▸ **WHAT TO DO**:
a. List every feeling that the passage on self and the mind names as a basis for negative thoughts.
b. Pick up the passage on self and the mind where it stops, and carry it on from there.

We create the energy of self through self-beliefs, self talk

and the way we believe others see us.

We then act to preserve this sense of self.

The most common negatives are thoughts about self, thoughts about others, or thoughts based on fear, worry, guilt or shame which aims to control you, others or their reaction to you. In other words, most of our unhelpful thinking relates to concerns we have that our life will be OK.

The first step towards mastery of the mind, is to become an observer of what it does. To bring a balanced, unemotional observation to the imbalanced mind is the way to escape this destructive pattern of thought. Here are some questions you can ask yourself as you observe your mind doing its thing. Answering these will enable you to understand your mind, and once it is listened to, it will feel assured and is more likely to settle down. Those questions are:

• “Why do I choose to think or view things this way?”

▸ **EXTRACTED RECORDS**:
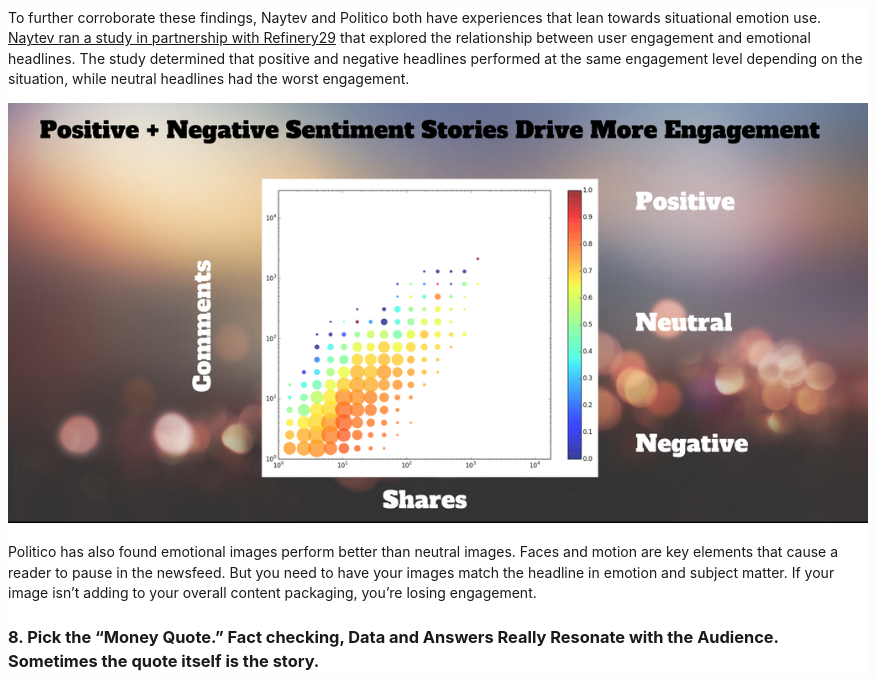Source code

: To further corroborate these findings, Naytev and Politico both have experiences that lean towards situational emotion use. [Naytev ran a study in partnership with Refinery29](https://naytev.docsend.com/view/czcnusb) that explored the relationship between user engagement and emotional headlines. The study determined that positive and negative headlines performed at the same engagement level depending on the situation, while neutral headlines had the worst engagement. 

<center><img src="/images/posts/sxsw-recap/refinery29study.png"></center>

Politico has also found emotional images perform better than neutral images. Faces and motion are key elements that cause a reader to pause in the newsfeed. But you need to have your images match the headline in emotion and subject matter.
If your image isn’t adding to your overall content packaging, you’re losing engagement. 


### 8. **Pick the “Money Quote.”** Fact checking, Data and Answers Really Resonate with the Audience. Sometimes the quote itself is the story.
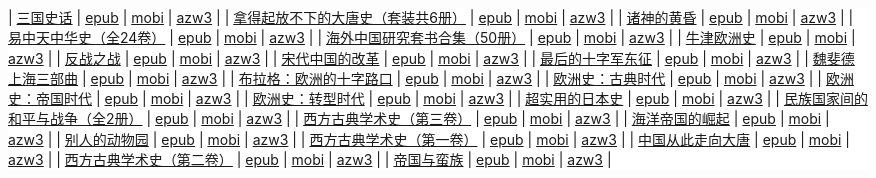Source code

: | [三国史话](http://ct.dalanmei.com/f/31084289-570291841-26da1a) | [epub](http://ct.dalanmei.com/f/31084289-570291841-26da1a) | [mobi](http://ct.dalanmei.com/f/31084289-570171324-6266e9) | [azw3](http://ct.dalanmei.com/f/31084289-570360521-d7680f) |
| [拿得起放不下的大唐史（套装共6册）](http://ct.dalanmei.com/f/31084289-570292986-00c8b3) | [epub](http://ct.dalanmei.com/f/31084289-570292986-00c8b3) | [mobi](http://ct.dalanmei.com/f/31084289-570171531-58b13f) | [azw3](http://ct.dalanmei.com/f/31084289-570361288-ea844d) |
| [诸神的黄昏](http://ct.dalanmei.com/f/31084289-570293006-ddadbe) | [epub](http://ct.dalanmei.com/f/31084289-570293006-ddadbe) | [mobi](http://ct.dalanmei.com/f/31084289-570171545-85ce0f) | [azw3](http://ct.dalanmei.com/f/31084289-570361295-1f3b68) |
| [易中天中华史（全24卷）](http://ct.dalanmei.com/f/31084289-570295589-473840) | [epub](http://ct.dalanmei.com/f/31084289-570295589-473840) | [mobi](http://ct.dalanmei.com/f/31084289-570172053-269011) | [azw3](http://ct.dalanmei.com/f/31084289-570362195-474001) |
| [海外中国研究套书合集（50册）](http://ct.dalanmei.com/f/31084289-570295779-b4afbb) | [epub](http://ct.dalanmei.com/f/31084289-570295779-b4afbb) | [mobi](http://ct.dalanmei.com/f/31084289-570172236-19dda4) | [azw3](http://ct.dalanmei.com/f/31084289-570362701-b5f898) |
| [牛津欧洲史](http://ct.dalanmei.com/f/31084289-570296570-90bd3d) | [epub](http://ct.dalanmei.com/f/31084289-570296570-90bd3d) | [mobi](http://ct.dalanmei.com/f/31084289-570172641-efe095) | [azw3](http://ct.dalanmei.com/f/31084289-570364204-990dee) |
| [反战之战](http://ct.dalanmei.com/f/31084289-570296596-ecb1d2) | [epub](http://ct.dalanmei.com/f/31084289-570296596-ecb1d2) | [mobi](http://ct.dalanmei.com/f/31084289-570172655-5c4f01) | [azw3](http://ct.dalanmei.com/f/31084289-570364295-3db66b) |
| [宋代中国的改革](http://ct.dalanmei.com/f/31084289-570297098-9d2b90) | [epub](http://ct.dalanmei.com/f/31084289-570297098-9d2b90) | [mobi](http://ct.dalanmei.com/f/31084289-570172873-fe5588) | [azw3](http://ct.dalanmei.com/f/31084289-570365180-af8e9a) |
| [最后的十字军东征](http://ct.dalanmei.com/f/31084289-570298231-718d7b) | [epub](http://ct.dalanmei.com/f/31084289-570298231-718d7b) | [mobi](http://ct.dalanmei.com/f/31084289-570173498-ab361c) | [azw3](http://ct.dalanmei.com/f/31084289-570366537-a9dd69) |
| [魏斐德上海三部曲](http://ct.dalanmei.com/f/31084289-570298699-33c03d) | [epub](http://ct.dalanmei.com/f/31084289-570298699-33c03d) | [mobi](http://ct.dalanmei.com/f/31084289-570173987-f2f4a0) | [azw3](http://ct.dalanmei.com/f/31084289-570367550-18f300) |
| [布拉格：欧洲的十字路口](http://ct.dalanmei.com/f/31084289-570299033-918ee6) | [epub](http://ct.dalanmei.com/f/31084289-570299033-918ee6) | [mobi](http://ct.dalanmei.com/f/31084289-570174263-fe3e5b) | [azw3](http://ct.dalanmei.com/f/31084289-570368089-35e5e4) |
| [欧洲史：古典时代](http://ct.dalanmei.com/f/31084289-570299275-3bc4b0) | [epub](http://ct.dalanmei.com/f/31084289-570299275-3bc4b0) | [mobi](http://ct.dalanmei.com/f/31084289-570174476-44adfc) | [azw3](http://ct.dalanmei.com/f/31084289-570368525-eb50b8) |
| [欧洲史：帝国时代](http://ct.dalanmei.com/f/31084289-570299309-94b31d) | [epub](http://ct.dalanmei.com/f/31084289-570299309-94b31d) | [mobi](http://ct.dalanmei.com/f/31084289-570174486-145527) | [azw3](http://ct.dalanmei.com/f/31084289-570368544-c9b162) |
| [欧洲史：转型时代](http://ct.dalanmei.com/f/31084289-570299329-917d4b) | [epub](http://ct.dalanmei.com/f/31084289-570299329-917d4b) | [mobi](http://ct.dalanmei.com/f/31084289-570174497-af65ed) | [azw3](http://ct.dalanmei.com/f/31084289-570368575-f57791) |
| [超实用的日本史](http://ct.dalanmei.com/f/31084289-570299526-9f29cd) | [epub](http://ct.dalanmei.com/f/31084289-570299526-9f29cd) | [mobi](http://ct.dalanmei.com/f/31084289-570174622-32618e) | [azw3](http://ct.dalanmei.com/f/31084289-570368875-de3baa) |
| [民族国家间的和平与战争（全2册）](http://ct.dalanmei.com/f/31084289-570299544-b17eb8) | [epub](http://ct.dalanmei.com/f/31084289-570299544-b17eb8) | [mobi](http://ct.dalanmei.com/f/31084289-570174635-a07f47) | [azw3](http://ct.dalanmei.com/f/31084289-570368911-be40c2) |
| [西方古典学术史（第三卷）](http://ct.dalanmei.com/f/31084289-570299900-0cdb5a) | [epub](http://ct.dalanmei.com/f/31084289-570299900-0cdb5a) | [mobi](http://ct.dalanmei.com/f/31084289-570174731-34082f) | [azw3](http://ct.dalanmei.com/f/31084289-570369188-e35312) |
| [海洋帝国的崛起](http://ct.dalanmei.com/f/31084289-570299922-47bc7b) | [epub](http://ct.dalanmei.com/f/31084289-570299922-47bc7b) | [mobi](http://ct.dalanmei.com/f/31084289-570174743-25a3c0) | [azw3](http://ct.dalanmei.com/f/31084289-570369207-bd9265) |
| [别人的动物园](http://ct.dalanmei.com/f/31084289-570299947-de59d5) | [epub](http://ct.dalanmei.com/f/31084289-570299947-de59d5) | [mobi](http://ct.dalanmei.com/f/31084289-570174751-c019de) | [azw3](http://ct.dalanmei.com/f/31084289-570369228-191e3e) |
| [西方古典学术史（第一卷）](http://ct.dalanmei.com/f/31084289-570300022-919217) | [epub](http://ct.dalanmei.com/f/31084289-570300022-919217) | [mobi](http://ct.dalanmei.com/f/31084289-570174797-2879ca) | [azw3](http://ct.dalanmei.com/f/31084289-570369311-eba071) |
| [中国从此走向大唐](http://ct.dalanmei.com/f/31084289-570300109-7a063f) | [epub](http://ct.dalanmei.com/f/31084289-570300109-7a063f) | [mobi](http://ct.dalanmei.com/f/31084289-570174858-b38f81) | [azw3](http://ct.dalanmei.com/f/31084289-570369397-e7db83) |
| [西方古典学术史（第二卷）](http://ct.dalanmei.com/f/31084289-570300225-887164) | [epub](http://ct.dalanmei.com/f/31084289-570300225-887164) | [mobi](http://ct.dalanmei.com/f/31084289-570174897-ec0e3a) | [azw3](http://ct.dalanmei.com/f/31084289-570369527-3c0638) |
| [帝国与蛮族](http://ct.dalanmei.com/f/31084289-570300329-46c7d3) | [epub](http://ct.dalanmei.com/f/31084289-570300329-46c7d3) | [mobi](http://ct.dalanmei.com/f/31084289-570174945-4a3dbf) | [azw3](http://ct.dalanmei.com/f/31084289-570369645-b92741) |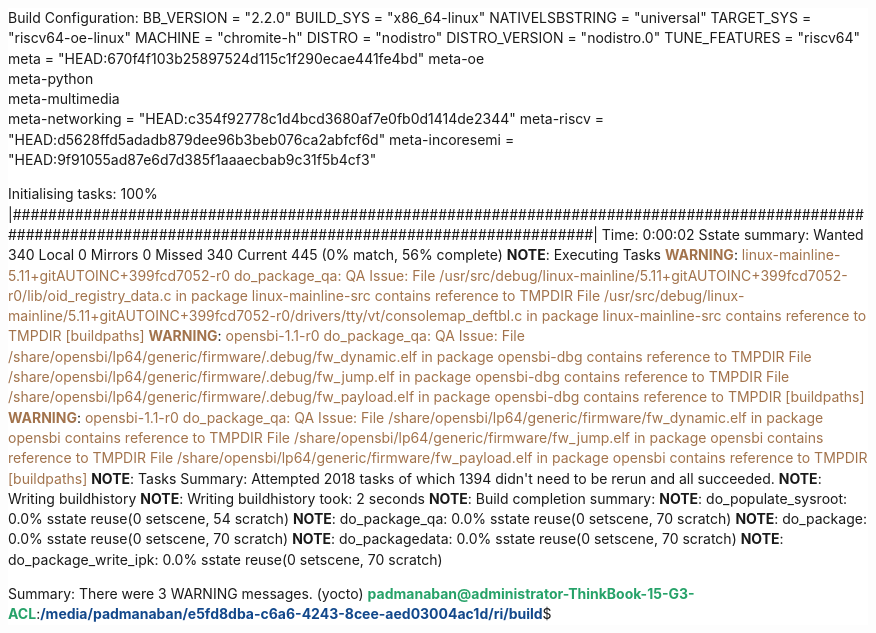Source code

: Build Configuration:
BB_VERSION           = &quot;2.2.0&quot;
BUILD_SYS            = &quot;x86_64-linux&quot;
NATIVELSBSTRING      = &quot;universal&quot;
TARGET_SYS           = &quot;riscv64-oe-linux&quot;
MACHINE              = &quot;chromite-h&quot;
DISTRO               = &quot;nodistro&quot;
DISTRO_VERSION       = &quot;nodistro.0&quot;
TUNE_FEATURES        = &quot;riscv64&quot;
meta                 = &quot;HEAD:670f4f103b25897524d115c1f290ecae441fe4bd&quot;
meta-oe              
meta-python          
meta-multimedia      
meta-networking      = &quot;HEAD:c354f92778c1d4bcd3680af7e0fb0d1414de2344&quot;
meta-riscv           = &quot;HEAD:d5628ffd5adadb879dee96b3beb076ca2abfcf6d&quot;
meta-incoresemi      = &quot;HEAD:9f91055ad87e6d7d385f1aaaecbab9c31f5b4cf3&quot;

Initialising tasks: 100% |##################################################################################################################################################################| Time: 0:00:02
Sstate summary: Wanted 340 Local 0 Mirrors 0 Missed 340 Current 445 (0% match, 56% complete)
<b>NOTE</b>: Executing Tasks
<font color="#A2734C"><b>WARNING</b></font>: <font color="#A2734C">linux-mainline-5.11+gitAUTOINC+399fcd7052-r0 do_package_qa: QA Issue: File /usr/src/debug/linux-mainline/5.11+gitAUTOINC+399fcd7052-r0/lib/oid_registry_data.c in package linux-mainline-src contains reference to TMPDIR</font>
<font color="#A2734C">File /usr/src/debug/linux-mainline/5.11+gitAUTOINC+399fcd7052-r0/drivers/tty/vt/consolemap_deftbl.c in package linux-mainline-src contains reference to TMPDIR [buildpaths]</font>
<font color="#A2734C"><b>WARNING</b></font>: <font color="#A2734C">opensbi-1.1-r0 do_package_qa: QA Issue: File /share/opensbi/lp64/generic/firmware/.debug/fw_dynamic.elf in package opensbi-dbg contains reference to TMPDIR</font>
<font color="#A2734C">File /share/opensbi/lp64/generic/firmware/.debug/fw_jump.elf in package opensbi-dbg contains reference to TMPDIR</font>
<font color="#A2734C">File /share/opensbi/lp64/generic/firmware/.debug/fw_payload.elf in package opensbi-dbg contains reference to TMPDIR [buildpaths]</font>
<font color="#A2734C"><b>WARNING</b></font>: <font color="#A2734C">opensbi-1.1-r0 do_package_qa: QA Issue: File /share/opensbi/lp64/generic/firmware/fw_dynamic.elf in package opensbi contains reference to TMPDIR</font>
<font color="#A2734C">File /share/opensbi/lp64/generic/firmware/fw_jump.elf in package opensbi contains reference to TMPDIR</font>
<font color="#A2734C">File /share/opensbi/lp64/generic/firmware/fw_payload.elf in package opensbi contains reference to TMPDIR [buildpaths]</font>
<b>NOTE</b>: Tasks Summary: Attempted 2018 tasks of which 1394 didn&apos;t need to be rerun and all succeeded.
<b>NOTE</b>: Writing buildhistory
<b>NOTE</b>: Writing buildhistory took: 2 seconds
<b>NOTE</b>: Build completion summary:
<b>NOTE</b>:   do_populate_sysroot: 0.0% sstate reuse(0 setscene, 54 scratch)
<b>NOTE</b>:   do_package_qa: 0.0% sstate reuse(0 setscene, 70 scratch)
<b>NOTE</b>:   do_package: 0.0% sstate reuse(0 setscene, 70 scratch)
<b>NOTE</b>:   do_packagedata: 0.0% sstate reuse(0 setscene, 70 scratch)
<b>NOTE</b>:   do_package_write_ipk: 0.0% sstate reuse(0 setscene, 70 scratch)

Summary: There were 3 WARNING messages.
(yocto) <font color="#26A269"><b>padmanaban@administrator-ThinkBook-15-G3-ACL</b></font>:<font color="#12488B"><b>/media/padmanaban/e5fd8dba-c6a6-4243-8cee-aed03004ac1d/ri/build</b></font>$  
</pre>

▸ **ANSWERS PROVIDED**:
a. Fear, worry, guilt, shame

b.
• “What is the gain from worrying, fearing, and thinking “Control Drama Triangle thoughts” frequently?”e

• “What is my mind trying to protect me from, or prepare me for?”

• “What is my mind’s concern regarding what will happen if it stops this incessant negativity?”

• “When I haven’t thought negatively, have I put myself at any risk?”

• “What will happen if I banish all negative thoughts as soon as they arise?”

As you observe your mind,

You may notice it has some mindless habits.

Observe. Observe. Observe. Never stop observing. Your mind cannot think negatively while another part of you is watching the thinking process.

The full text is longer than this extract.